**Exercise passage**.
········

Fine-Tuning LLMs in 2026: A Practical Guide to Custom AI Models



Prompt engineering gets you 80% of the way. Fine-tuning gets you the last 20%—but it’s expensive and easy to mess up. Here’s when it makes sense and how to do it right.

AI visualization Photo by Google DeepMind on Unsplash

When to Fine-Tune (and When Not To)

Fine-tune when:

  • You need consistent output format (JSON, specific structure)
  • Domain vocabulary matters (legal, medical, your product)
  • Latency is critical (shorter prompts = faster inference)
  • You have high-quality training data (1000+ examples)

Don’t fine-tune when:

  • Prompt engineering works well enough
  • Your data is messy or limited
  • You need the model to learn new facts (use RAG instead)
  • You’re still iterating on the task definition

The Fine-Tuning Landscape in 2026

ProviderModelsBest For
OpenAIGPT-4o, GPT-4o-miniProduction, API simplicity
AnthropicClaude (via Amazon)Enterprise, safety-critical
GoogleGeminiMultimodal tasks
Open SourceLlama 3, Mistral, QwenControl, cost, privacy

OpenAI Fine-Tuning

Preparing Training Data

# training_data.py
import json

def prepare_openai_format(examples: list[dict]) -> list[dict]:
    """Convert examples to OpenAI's chat format."""

········

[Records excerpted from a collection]
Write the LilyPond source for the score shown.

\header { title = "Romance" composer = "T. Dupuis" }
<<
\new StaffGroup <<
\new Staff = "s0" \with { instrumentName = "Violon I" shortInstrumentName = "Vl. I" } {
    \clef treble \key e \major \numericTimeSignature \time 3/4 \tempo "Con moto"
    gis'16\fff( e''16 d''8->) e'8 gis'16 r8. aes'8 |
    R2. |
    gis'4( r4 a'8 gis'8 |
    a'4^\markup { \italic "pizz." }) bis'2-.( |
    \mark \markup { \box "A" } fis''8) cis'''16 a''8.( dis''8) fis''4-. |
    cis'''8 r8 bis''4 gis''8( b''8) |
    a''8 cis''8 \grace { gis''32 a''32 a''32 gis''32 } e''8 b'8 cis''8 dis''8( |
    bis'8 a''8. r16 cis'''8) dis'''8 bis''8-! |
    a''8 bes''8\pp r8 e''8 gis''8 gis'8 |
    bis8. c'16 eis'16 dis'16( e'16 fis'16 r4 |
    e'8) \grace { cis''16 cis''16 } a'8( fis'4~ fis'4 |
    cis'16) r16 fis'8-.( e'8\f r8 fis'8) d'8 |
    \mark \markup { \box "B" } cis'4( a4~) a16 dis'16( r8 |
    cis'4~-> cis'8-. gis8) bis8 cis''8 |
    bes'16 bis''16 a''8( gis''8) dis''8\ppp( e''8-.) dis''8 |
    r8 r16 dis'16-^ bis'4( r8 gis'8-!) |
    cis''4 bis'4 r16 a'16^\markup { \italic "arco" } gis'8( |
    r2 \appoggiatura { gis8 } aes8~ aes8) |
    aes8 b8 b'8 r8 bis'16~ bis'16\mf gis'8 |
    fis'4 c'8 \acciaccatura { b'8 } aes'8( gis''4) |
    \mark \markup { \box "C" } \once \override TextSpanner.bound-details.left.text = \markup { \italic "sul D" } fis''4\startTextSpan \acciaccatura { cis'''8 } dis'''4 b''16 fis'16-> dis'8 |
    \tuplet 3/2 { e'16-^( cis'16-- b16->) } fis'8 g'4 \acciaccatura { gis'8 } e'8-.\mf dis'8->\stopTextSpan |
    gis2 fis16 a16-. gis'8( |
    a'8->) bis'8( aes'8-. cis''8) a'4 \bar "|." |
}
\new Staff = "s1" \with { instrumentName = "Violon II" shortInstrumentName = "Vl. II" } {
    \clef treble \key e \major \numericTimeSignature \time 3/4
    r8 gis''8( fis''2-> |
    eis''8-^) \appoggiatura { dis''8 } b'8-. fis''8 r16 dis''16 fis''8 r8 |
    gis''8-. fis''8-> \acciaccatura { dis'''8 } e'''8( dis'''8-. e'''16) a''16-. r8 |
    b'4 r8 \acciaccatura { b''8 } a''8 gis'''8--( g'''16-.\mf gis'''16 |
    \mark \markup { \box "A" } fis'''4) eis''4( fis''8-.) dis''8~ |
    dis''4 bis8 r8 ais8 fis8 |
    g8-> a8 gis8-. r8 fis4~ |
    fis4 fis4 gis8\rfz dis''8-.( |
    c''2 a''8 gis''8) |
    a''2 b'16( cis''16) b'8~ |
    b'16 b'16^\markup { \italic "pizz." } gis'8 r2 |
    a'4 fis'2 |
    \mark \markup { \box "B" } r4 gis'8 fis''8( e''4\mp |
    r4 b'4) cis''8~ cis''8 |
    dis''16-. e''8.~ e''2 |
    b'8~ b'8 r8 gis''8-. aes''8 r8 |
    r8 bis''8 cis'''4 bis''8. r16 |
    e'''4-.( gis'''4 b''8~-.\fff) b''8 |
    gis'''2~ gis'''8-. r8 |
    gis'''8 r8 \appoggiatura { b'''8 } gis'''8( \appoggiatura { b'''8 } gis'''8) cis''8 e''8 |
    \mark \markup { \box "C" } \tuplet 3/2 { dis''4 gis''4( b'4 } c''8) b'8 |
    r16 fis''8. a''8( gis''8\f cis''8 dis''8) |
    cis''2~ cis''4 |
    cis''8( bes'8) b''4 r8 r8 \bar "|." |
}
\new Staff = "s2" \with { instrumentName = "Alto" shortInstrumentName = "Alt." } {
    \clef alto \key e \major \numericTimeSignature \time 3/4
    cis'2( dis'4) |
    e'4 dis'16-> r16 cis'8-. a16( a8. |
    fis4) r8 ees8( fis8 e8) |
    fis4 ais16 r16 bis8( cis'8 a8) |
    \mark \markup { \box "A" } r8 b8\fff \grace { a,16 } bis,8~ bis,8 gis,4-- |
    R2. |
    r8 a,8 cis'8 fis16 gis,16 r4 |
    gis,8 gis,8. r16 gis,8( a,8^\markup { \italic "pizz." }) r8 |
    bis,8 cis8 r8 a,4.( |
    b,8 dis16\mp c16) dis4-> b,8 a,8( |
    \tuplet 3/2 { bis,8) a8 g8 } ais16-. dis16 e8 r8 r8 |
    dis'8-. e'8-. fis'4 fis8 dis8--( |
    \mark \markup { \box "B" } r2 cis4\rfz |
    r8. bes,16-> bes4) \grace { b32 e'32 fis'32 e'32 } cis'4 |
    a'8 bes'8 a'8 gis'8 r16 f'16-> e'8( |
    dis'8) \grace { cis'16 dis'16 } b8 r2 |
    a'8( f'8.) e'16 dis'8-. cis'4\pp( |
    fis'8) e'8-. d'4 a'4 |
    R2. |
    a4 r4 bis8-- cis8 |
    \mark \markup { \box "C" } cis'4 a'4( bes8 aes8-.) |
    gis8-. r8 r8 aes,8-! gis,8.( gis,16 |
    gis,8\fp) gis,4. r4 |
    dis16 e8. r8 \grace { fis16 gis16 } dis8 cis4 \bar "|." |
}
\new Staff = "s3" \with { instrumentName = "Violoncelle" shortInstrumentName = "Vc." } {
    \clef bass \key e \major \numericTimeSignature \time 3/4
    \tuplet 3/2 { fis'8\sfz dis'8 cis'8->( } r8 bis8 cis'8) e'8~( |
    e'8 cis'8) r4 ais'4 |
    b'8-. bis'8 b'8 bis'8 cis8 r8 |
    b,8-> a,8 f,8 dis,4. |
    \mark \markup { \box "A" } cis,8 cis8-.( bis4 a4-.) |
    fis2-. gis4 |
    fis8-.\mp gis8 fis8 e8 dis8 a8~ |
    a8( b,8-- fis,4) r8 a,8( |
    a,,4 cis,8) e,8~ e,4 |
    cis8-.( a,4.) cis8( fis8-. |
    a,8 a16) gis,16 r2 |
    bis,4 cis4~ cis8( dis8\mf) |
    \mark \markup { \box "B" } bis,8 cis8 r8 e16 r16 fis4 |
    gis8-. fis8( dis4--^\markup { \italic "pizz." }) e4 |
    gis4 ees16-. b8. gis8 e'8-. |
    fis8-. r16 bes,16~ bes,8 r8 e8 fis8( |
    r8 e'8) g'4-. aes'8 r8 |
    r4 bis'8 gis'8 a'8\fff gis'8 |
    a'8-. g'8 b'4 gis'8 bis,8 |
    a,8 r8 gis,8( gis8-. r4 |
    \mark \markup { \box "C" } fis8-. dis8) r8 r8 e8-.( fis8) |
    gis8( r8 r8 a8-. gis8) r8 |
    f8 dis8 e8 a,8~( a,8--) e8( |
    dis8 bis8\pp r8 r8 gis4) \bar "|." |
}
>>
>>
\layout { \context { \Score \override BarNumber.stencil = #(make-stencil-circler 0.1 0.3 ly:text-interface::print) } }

········

**Check your understanding**.
1 – In the fine-tuning guide, what should you use instead of fine-tuning when you need the model to learn new facts?
2 – Extract the part of the fine-tuning guide that opens with the words containing "When to Fine-Tune" and closes with "(use RAG instead)".
3 – Translate this sentence from the fine-tuning guide into Spanish: "Prompt engineering gets you 80% of the way."
The material has no connection to the fine-tuning guide.

**Answers given**.
1 – RAG

2 –
When to Fine-Tune (and When Not To)

Fine-tune when:

  • You need consistent output format (JSON, specific structure)
  • Domain vocabulary matters (legal, medical, your product)
  • Latency is critical (shorter prompts = faster inference)
  • You have high-quality training data (1000+ examples)

Don’t fine-tune when:

  • Prompt engineering works well enough
  • Your data is messy or limited
  • You need the model to learn new facts (use RAG instead)

3 – La ingeniería de prompts te lleva el 80 % del camino.